• _課題 1_:
下の感想文によると、元の作品が邦訳で3冊に分けられたのはなぜか。1〜3文で説明せよ。

『ゴールデン・エイジ2−フェニックスの飛翔』

 『ゴールデン・エイジ』(感想はこちら)の2巻目。元は1冊の長篇なのだが、長すぎるので邦訳では3冊に分冊されたらしい。


 前巻で、失われていた記憶を取り戻した主人公ファエトン。その代償として、勧告者共同体ホーティター・カレッジから〈黄金の普遍ゴールデン・エキュメン〉を追放された。周囲の者がファエトンに何かを売ったりサービスしたり話しかけたりしても、同様に追放されてしまう。ファエトンの唯一の財産は超金属のアドマンティウムで出来た防護服のみ。その裏地からナノ素材を削り取り、プログラミングの技術を駆使して必要な物をつくり出しながら、ファエトンはハリヤー・ソフォテクから勧められたタライマナーへと向かう。苦難を乗り越えながら辿り着いたタライマナーには、何らかの罪で追放された、船上人と呼ばれる人達が大勢暮らしていた。


 SF的なガジェットがふんだんに使われながらも、それらを取り外してみれば、根本的には冒険物語。手持ちの物や技術を駆使し、出会った人々を説得したり、物や労働などと交換したりしながら、自分も相手もハッピーになる方法を考えて、窮地をくぐり抜けていく。この描き方は物語としての王道を忠実に踏んでいるように思える。例えばファンタジーの『ザンスシリーズ』。登場する魔法をSF的な手法で理屈付けるとこうなりそう。『オズの魔法使い』などとも近そうだ。ドロシーがライオンや樵やかかしなど、それぞれ弱点を持つ仲間を得て助け合うように、ファエトンもドロップアウトした船上人達を仲間にして助け合う。彼等が自立し生きて行けるようシステムを作り上げ、元総元締だったアイアン・ジョイと交渉し、本人にも満足できるように落としどころを探る。途中騙されて身ぐるみはがされ、湖の底に沈んで絶体絶命の状態にも陥りながらも、良い魔女ならぬライフ・オブ・ザ・シーの助けも得て、着実に状況を改善していく。

• _課題 2_:
以下のリストのうち、「locality: Western Nort」を含む行で始まり「locality: Eastern paramos」を含む行で終わる部分を、両端の行も含めてそのまま繰り返せ。

• _データセット_:
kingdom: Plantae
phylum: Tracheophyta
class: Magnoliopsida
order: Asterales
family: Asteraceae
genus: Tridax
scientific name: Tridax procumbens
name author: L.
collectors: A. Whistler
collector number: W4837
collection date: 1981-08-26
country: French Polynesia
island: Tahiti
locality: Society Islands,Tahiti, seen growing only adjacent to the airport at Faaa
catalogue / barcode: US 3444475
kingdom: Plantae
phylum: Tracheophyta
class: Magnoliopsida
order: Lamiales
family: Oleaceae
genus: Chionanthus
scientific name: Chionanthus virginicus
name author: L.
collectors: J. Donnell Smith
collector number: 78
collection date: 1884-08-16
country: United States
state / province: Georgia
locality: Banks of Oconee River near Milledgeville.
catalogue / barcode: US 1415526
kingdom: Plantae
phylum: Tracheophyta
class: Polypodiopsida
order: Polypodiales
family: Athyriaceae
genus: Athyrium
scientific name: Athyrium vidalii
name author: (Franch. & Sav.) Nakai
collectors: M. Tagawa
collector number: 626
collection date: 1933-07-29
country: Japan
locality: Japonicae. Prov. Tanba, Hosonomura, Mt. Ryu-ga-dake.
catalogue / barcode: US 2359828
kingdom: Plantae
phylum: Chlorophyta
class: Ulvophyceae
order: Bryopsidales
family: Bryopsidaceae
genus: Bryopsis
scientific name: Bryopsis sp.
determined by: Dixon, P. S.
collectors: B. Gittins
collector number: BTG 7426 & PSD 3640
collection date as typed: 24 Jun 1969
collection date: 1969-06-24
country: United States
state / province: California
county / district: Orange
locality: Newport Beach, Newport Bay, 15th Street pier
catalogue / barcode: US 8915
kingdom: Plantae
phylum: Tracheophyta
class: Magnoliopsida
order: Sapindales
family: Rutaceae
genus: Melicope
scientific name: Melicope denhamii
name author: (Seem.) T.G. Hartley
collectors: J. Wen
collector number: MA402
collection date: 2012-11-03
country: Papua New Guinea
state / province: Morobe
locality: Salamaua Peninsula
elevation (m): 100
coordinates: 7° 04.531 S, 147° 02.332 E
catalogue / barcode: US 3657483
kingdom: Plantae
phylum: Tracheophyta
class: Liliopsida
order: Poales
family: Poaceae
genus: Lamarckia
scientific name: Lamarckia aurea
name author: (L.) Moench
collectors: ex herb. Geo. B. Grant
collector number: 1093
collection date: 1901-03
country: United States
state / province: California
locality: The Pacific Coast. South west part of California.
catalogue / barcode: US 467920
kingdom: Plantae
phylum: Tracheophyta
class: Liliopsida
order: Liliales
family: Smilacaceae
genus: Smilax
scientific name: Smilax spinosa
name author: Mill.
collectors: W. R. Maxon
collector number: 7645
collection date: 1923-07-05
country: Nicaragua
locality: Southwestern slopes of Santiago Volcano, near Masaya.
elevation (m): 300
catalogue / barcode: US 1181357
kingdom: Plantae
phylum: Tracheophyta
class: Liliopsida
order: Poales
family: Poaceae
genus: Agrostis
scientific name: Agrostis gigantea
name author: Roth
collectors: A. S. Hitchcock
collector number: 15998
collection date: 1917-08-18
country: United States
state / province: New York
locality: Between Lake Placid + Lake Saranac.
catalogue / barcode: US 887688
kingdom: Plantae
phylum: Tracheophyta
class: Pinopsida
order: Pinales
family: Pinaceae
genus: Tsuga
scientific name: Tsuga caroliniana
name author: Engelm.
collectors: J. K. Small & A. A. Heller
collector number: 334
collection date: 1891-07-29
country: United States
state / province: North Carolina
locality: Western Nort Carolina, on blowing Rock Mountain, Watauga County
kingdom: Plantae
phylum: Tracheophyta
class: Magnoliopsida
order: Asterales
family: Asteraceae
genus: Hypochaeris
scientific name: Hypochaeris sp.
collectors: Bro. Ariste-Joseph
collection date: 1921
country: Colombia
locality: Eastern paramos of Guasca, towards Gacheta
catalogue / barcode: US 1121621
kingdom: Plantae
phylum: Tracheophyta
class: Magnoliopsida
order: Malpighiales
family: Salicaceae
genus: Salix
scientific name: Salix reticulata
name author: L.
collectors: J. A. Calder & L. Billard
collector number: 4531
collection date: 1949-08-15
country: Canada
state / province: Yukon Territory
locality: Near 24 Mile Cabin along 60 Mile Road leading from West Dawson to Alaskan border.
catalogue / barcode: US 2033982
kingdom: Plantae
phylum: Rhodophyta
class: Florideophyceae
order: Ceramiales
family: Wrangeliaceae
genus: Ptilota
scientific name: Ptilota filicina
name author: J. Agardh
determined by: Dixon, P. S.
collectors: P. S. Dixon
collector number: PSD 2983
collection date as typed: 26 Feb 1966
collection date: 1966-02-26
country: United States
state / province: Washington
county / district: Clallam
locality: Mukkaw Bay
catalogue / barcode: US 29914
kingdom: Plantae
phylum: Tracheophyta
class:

• _正解 1_:
元は1冊の長篇だが、長すぎるため、邦訳では3冊に分冊されたらしい。

• _正解 2_:
locality: Western Nort Carolina, on blowing Rock Mountain, Watauga County
kingdom: Plantae
phylum: Tracheophyta
class: Magnoliopsida
order: Asterales
family: Asteraceae
genus: Hypochaeris
scientific name: Hypochaeris sp.
collectors: Bro. Ariste-Joseph
collection date: 1921
country: Colombia
locality: Eastern paramos of Guasca, towards Gacheta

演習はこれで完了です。